▶ WHAT NEEDS TO BE DONE: Continue the law report of the Demetriou sentencing appeal from where it stops, picking up after the last line shown.

▶ EXCERPTED TEXT:
DEMETRIOU ν. REPUBLIC (1984) 2 CLR 323

(1984) 2 CLR 323

[*323] 1984 May 23

 

[Triantafyllides, P., Loris, Pikis, JJ.]

SOTERIS ANTONl DEMETRIOU,

Appellant,

v.

THE REPUBLIC,

Respondents.

(Criminal Appeal No. 4503).

Criminal Law—Sentence—Mental state of appellant a factor relevant to sentence—Appellant a person of psychopathic personality—In the absence of information on appellant's mental state trial Court could not properly appreciate the culpability of appellant and they failed to individualise sentence in a manner befitting his person—This task performed by Court of Appeal after obtaining a report from a mental specialist—Sentence of fifteen months' imprisonment for using violence against a superior in the army, contrary to section 53(1) of the Criminal Military Code and Procedure Law, 1964, reduced to nine months' imprisonment.

The appellant, a twenty-year old National Guardsman, was sentenced by the Military Court to fifteen months' imprisonment on a charge of using violence against a superior in the army, contrary to s. 53(1) of the Criminal Military Code and Procedure Law; and was, also, sentenced to a concurrent term of six months imprisonment for insulting a superior, committed in the context of the same incident of insubordination. Two cases of desertion were taken into consideration in passing sentence upon the appellant.

Upon appeal against sentence Counsel for the appellant raised the issue of the mental state of the appellant as a factor bearing on his sense of responsibility; and as the appellant showed evident signs of neurosis tending to support the submission of mental instability, in order to have a proper picture of the mental state of the appellant, the Court of appeal sought a report from [*324] a mental specialist which certified that he was a person of psychopathic personality, seriously afflicted hi that regard.

Held, that the mental state of the appellant is a factor relevant to the determination of sentence; that the relevance of mental affliction in the sentencing process lies primarily in the information it supplies about the element of culpability in the conduct of the accused; that if it points to diminished responsibility for reasons beyond the control of the accused, it constitutes a factor that can legitimately be taken into account as mitigating the gravity of the crime committed by the accused; that in the absence of the aforementioned information on the mental state of the appellant, the Military Court could not properly appreciate the culpability of the appellant and, in that way, failed to individualise sentence in a manner befitting his person; that this task has been performed by this Court and having done so, it decided that the appropriate sentence is nine months imprisonment; accordingly the appeal must be allowed.

Appeal allowed.

Cases referred to:

Costa v. Republic (1966) 2 C.L.R. 87;

Chrysafis v. Republic (1967) 2 C.L.R. 310;

Pantelis v. Republic (1969) 2 C.L.R. 92;

Georghiou v. Republic (1975) 12 J.S.C. 2063.

Appeal against sentence.

Appeal against sentence by Soteris Antoni Demetriou who was convicted on the 20th February, 1984 by the Military Court sitting at Nicosia (Case No. 659/83) on one count of the offence of using violence against a superior contrary to section 53(1) of the Military Criminal Code and Procedure Law, 1964 and on one count of insulting a superior contrary to section 52(1) of the above law and was sentenced to 15 months imprisonment on the first count and six months' imprisonment on the second count, the sentences to run concurrently.

A. Pandelides, for the appellant.

St. Tamasios, for the respondents.[*325]

TRIANTAFYLLIDES P.: Mr. Justice Pikis will deliver the judgment of the Court.

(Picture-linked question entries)

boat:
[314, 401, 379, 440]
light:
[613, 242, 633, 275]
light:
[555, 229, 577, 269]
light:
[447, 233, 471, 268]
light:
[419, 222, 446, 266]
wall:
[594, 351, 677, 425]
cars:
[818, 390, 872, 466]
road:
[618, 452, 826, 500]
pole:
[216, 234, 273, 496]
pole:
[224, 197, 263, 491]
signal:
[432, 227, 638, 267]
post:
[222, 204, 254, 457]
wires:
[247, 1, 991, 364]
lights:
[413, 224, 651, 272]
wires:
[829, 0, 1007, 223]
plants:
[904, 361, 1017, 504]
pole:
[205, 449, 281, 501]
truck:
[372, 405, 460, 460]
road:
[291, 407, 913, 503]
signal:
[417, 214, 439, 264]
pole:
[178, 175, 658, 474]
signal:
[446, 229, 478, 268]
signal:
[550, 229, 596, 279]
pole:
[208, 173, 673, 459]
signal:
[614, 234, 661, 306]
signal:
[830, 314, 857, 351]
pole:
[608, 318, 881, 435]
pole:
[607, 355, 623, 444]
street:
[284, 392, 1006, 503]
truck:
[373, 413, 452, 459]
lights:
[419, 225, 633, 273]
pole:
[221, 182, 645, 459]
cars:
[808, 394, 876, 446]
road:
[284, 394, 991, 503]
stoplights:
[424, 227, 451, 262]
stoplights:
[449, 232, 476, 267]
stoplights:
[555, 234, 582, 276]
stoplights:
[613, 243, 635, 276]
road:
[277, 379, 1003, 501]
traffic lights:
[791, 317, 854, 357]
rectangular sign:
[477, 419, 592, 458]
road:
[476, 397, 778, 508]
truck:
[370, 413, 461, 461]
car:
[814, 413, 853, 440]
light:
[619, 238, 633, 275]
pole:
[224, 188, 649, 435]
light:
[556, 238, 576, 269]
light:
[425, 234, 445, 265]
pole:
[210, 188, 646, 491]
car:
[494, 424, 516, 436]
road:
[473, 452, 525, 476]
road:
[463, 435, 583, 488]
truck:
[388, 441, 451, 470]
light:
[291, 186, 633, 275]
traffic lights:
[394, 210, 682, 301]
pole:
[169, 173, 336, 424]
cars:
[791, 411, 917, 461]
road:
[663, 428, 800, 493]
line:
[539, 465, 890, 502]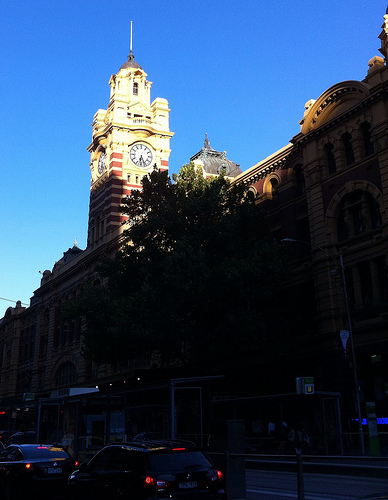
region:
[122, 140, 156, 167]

▶ THE RESULT:
PIKIS J.: The appellant, a twenty-year old National Guardsman, was sentenced by the Military Court to fifteen months' imprisonment on a charge of using violence against a superior in the army, contrary to s.53(1) of the Criminal Military Code and Procedure Law. Also, he was sentenced to a concurrent term of six months' imprisonment for insulting a superior, committed in the context of the same incident of insubordination. Two cases of desertion were taken into considerations in passing sentence upon the appellant.

Undoubtedly, the offences were serious, like every offence, undermining discipline in the army, the sustainance of which is vital for the efficacy of the National Guard. No suggestion has been made that the sentence of fifteen months' imprisonment is wrong in principle. And none such suggestion could be entertained in face of the gravity of the conduct of the appellant, derogatory of discipline in the army. Nevertheless, we decided to reduce the sentence for reasons peculiarly associated with the mental static of the appellant, a matter that was not properly ventilated before the Military Court.

Counsel for the appellant raised the issue of the mental state of the appellant in arguing the appeal before us and, submitted that his mental state should concern the Court as a factor bearing on his sense of responsibility. We noticed that appellant showed evident signs of neurosis, tending to support the submission of mental instability. In order to have a proper picture of his mental state, we sought a report from a mental specialist before proceeding further in the matter.

On the adjurned hearing, a report of Dr. Malekides, a specialist psychiatrist, was produced before us. The report confirmed our apprehensions about appellant's mental state, certifying he is a person of psychopathic personality, seriously afflicted in that regard. Primarily, it stems from inability to adjust to his environment, a derangement explaining in part the unreasonable reaction of the appellant to his army surroundings and his proneness to insubordination.

The mental state of the appellant is not a recent development but one that has bedevilled him for years, producing social [*326] mal-adjustment. It certainly troubled him at the time of the commission of the offence and, as such, upon accepted principles, constituted a factor relevant to the determination of sentence (see, inter alia, Andreas Foka Costa v. The Republic (1966) 2 C.L.R. 87; Christos Chrysostomou Chrysafis v. The Republic (1967) 2 C.L.R. 310; Adamos Pantelis v. The Republic (1969) 2 C.L.R. 92; Georghiou v. The Republic (1975) 12 J.S.C. 2063). The trial Court did not have before it a proper account of his mental state, consequently, it could not attach to this factor the weight it merited as a determinant of sentence.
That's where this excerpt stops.